=== WHAT TO WORK ON ===
Print the records below verbatim.

=== DATA FOR ANALYSIS ===
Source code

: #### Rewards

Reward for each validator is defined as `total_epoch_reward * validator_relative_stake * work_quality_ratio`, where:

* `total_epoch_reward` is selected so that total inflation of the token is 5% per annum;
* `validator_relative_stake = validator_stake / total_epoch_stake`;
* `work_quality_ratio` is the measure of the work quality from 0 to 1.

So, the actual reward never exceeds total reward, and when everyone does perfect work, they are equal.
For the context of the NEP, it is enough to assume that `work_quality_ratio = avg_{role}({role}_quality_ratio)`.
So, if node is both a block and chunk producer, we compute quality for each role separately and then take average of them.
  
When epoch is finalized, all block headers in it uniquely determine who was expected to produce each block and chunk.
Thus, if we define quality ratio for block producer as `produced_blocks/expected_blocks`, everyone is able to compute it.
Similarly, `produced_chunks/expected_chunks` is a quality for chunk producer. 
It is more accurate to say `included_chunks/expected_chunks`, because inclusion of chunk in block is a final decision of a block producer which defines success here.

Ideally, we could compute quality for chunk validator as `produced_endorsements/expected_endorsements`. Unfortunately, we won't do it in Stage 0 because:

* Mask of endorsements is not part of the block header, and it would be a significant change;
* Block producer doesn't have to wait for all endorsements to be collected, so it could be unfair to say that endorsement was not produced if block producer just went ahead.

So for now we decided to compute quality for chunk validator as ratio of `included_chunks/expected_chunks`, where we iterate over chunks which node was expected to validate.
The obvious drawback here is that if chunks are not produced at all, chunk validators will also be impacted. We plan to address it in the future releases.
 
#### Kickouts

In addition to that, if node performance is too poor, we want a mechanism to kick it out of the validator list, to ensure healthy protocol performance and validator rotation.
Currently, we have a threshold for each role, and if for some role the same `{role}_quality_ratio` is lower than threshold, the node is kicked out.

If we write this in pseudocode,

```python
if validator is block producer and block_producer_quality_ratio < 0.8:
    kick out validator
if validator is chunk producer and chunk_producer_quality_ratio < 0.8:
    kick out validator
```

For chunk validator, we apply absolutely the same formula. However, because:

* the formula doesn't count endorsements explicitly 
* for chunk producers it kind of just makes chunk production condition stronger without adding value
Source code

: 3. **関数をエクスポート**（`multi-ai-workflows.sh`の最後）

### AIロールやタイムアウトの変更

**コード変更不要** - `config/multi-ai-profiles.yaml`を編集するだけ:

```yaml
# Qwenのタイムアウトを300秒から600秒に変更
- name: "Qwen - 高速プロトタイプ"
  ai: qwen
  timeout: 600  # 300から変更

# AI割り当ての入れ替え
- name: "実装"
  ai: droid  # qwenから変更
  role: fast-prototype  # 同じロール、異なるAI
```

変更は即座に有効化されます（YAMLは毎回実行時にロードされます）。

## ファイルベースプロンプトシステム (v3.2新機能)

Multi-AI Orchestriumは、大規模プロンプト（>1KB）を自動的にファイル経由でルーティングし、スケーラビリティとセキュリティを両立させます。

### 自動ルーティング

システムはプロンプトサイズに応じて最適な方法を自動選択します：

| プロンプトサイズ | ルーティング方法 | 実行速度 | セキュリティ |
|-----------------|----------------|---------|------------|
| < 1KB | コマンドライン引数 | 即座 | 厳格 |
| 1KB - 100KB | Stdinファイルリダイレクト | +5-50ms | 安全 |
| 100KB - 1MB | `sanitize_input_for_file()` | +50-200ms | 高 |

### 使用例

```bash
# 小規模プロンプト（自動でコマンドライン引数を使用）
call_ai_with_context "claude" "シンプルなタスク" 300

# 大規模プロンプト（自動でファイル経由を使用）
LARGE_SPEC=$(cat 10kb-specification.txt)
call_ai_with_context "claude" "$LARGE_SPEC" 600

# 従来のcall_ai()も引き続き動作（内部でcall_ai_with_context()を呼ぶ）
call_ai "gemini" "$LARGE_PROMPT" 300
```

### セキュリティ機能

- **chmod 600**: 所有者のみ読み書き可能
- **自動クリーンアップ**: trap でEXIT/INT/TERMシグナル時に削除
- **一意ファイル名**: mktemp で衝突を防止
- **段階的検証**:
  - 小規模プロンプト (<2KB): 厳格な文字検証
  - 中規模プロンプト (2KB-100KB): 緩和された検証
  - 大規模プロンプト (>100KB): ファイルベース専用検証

=== SOLUTION ===
Source code

: #### Rewards

Reward for each validator is defined as `total_epoch_reward * validator_relative_stake * work_quality_ratio`, where:

* `total_epoch_reward` is selected so that total inflation of the token is 5% per annum;
* `validator_relative_stake = validator_stake / total_epoch_stake`;
* `work_quality_ratio` is the measure of the work quality from 0 to 1.

So, the actual reward never exceeds total reward, and when everyone does perfect work, they are equal.
For the context of the NEP, it is enough to assume that `work_quality_ratio = avg_{role}({role}_quality_ratio)`.
So, if node is both a block and chunk producer, we compute quality for each role separately and then take average of them.
  
When epoch is finalized, all block headers in it uniquely determine who was expected to produce each block and chunk.
Thus, if we define quality ratio for block producer as `produced_blocks/expected_blocks`, everyone is able to compute it.
Similarly, `produced_chunks/expected_chunks` is a quality for chunk producer. 
It is more accurate to say `included_chunks/expected_chunks`, because inclusion of chunk in block is a final decision of a block producer which defines success here.

Ideally, we could compute quality for chunk validator as `produced_endorsements/expected_endorsements`. Unfortunately, we won't do it in Stage 0 because:

* Mask of endorsements is not part of the block header, and it would be a significant change;
* Block producer doesn't have to wait for all endorsements to be collected, so it could be unfair to say that endorsement was not produced if block producer just went ahead.

So for now we decided to compute quality for chunk validator as ratio of `included_chunks/expected_chunks`, where we iterate over chunks which node was expected to validate.
The obvious drawback here is that if chunks are not produced at all, chunk validators will also be impacted. We plan to address it in the future releases.
 
#### Kickouts

In addition to that, if node performance is too poor, we want a mechanism to kick it out of the validator list, to ensure healthy protocol performance and validator rotation.
Currently, we have a threshold for each role, and if for some role the same `{role}_quality_ratio` is lower than threshold, the node is kicked out.

If we write this in pseudocode,

```python
if validator is block producer and block_producer_quality_ratio < 0.8:
    kick out validator
if validator is chunk producer and chunk_producer_quality_ratio < 0.8:
    kick out validator
```

For chunk validator, we apply absolutely the same formula. However, because:

* the formula doesn't count endorsements explicitly 
* for chunk producers it kind of just makes chunk production condition stronger without adding value
Source code

: 3. **関数をエクスポート**（`multi-ai-workflows.sh`の最後）

### AIロールやタイムアウトの変更

**コード変更不要** - `config/multi-ai-profiles.yaml`を編集するだけ:

```yaml
# Qwenのタイムアウトを300秒から600秒に変更
- name: "Qwen - 高速プロトタイプ"
  ai: qwen
  timeout: 600  # 300から変更

# AI割り当ての入れ替え
- name: "実装"
  ai: droid  # qwenから変更
  role: fast-prototype  # 同じロール、異なるAI
```

変更は即座に有効化されます（YAMLは毎回実行時にロードされます）。

## ファイルベースプロンプトシステム (v3.2新機能)

Multi-AI Orchestriumは、大規模プロンプト（>1KB）を自動的にファイル経由でルーティングし、スケーラビリティとセキュリティを両立させます。

### 自動ルーティング

システムはプロンプトサイズに応じて最適な方法を自動選択します：

| プロンプトサイズ | ルーティング方法 | 実行速度 | セキュリティ |
|-----------------|----------------|---------|------------|
| < 1KB | コマンドライン引数 | 即座 | 厳格 |
| 1KB - 100KB | Stdinファイルリダイレクト | +5-50ms | 安全 |
| 100KB - 1MB | `sanitize_input_for_file()` | +50-200ms | 高 |

### 使用例

```bash
# 小規模プロンプト（自動でコマンドライン引数を使用）
call_ai_with_context "claude" "シンプルなタスク" 300

# 大規模プロンプト（自動でファイル経由を使用）
LARGE_SPEC=$(cat 10kb-specification.txt)
call_ai_with_context "claude" "$LARGE_SPEC" 600

# 従来のcall_ai()も引き続き動作（内部でcall_ai_with_context()を呼ぶ）
call_ai "gemini" "$LARGE_PROMPT" 300
```

### セキュリティ機能

- **chmod 600**: 所有者のみ読み書き可能
- **自動クリーンアップ**: trap でEXIT/INT/TERMシグナル時に削除
- **一意ファイル名**: mktemp で衝突を防止
- **段階的検証**:
  - 小規模プロンプト (<2KB): 厳格な文字検証
  - 中規模プロンプト (2KB-100KB): 緩和された検証
  - 大規模プロンプト (>100KB): ファイルベース専用検証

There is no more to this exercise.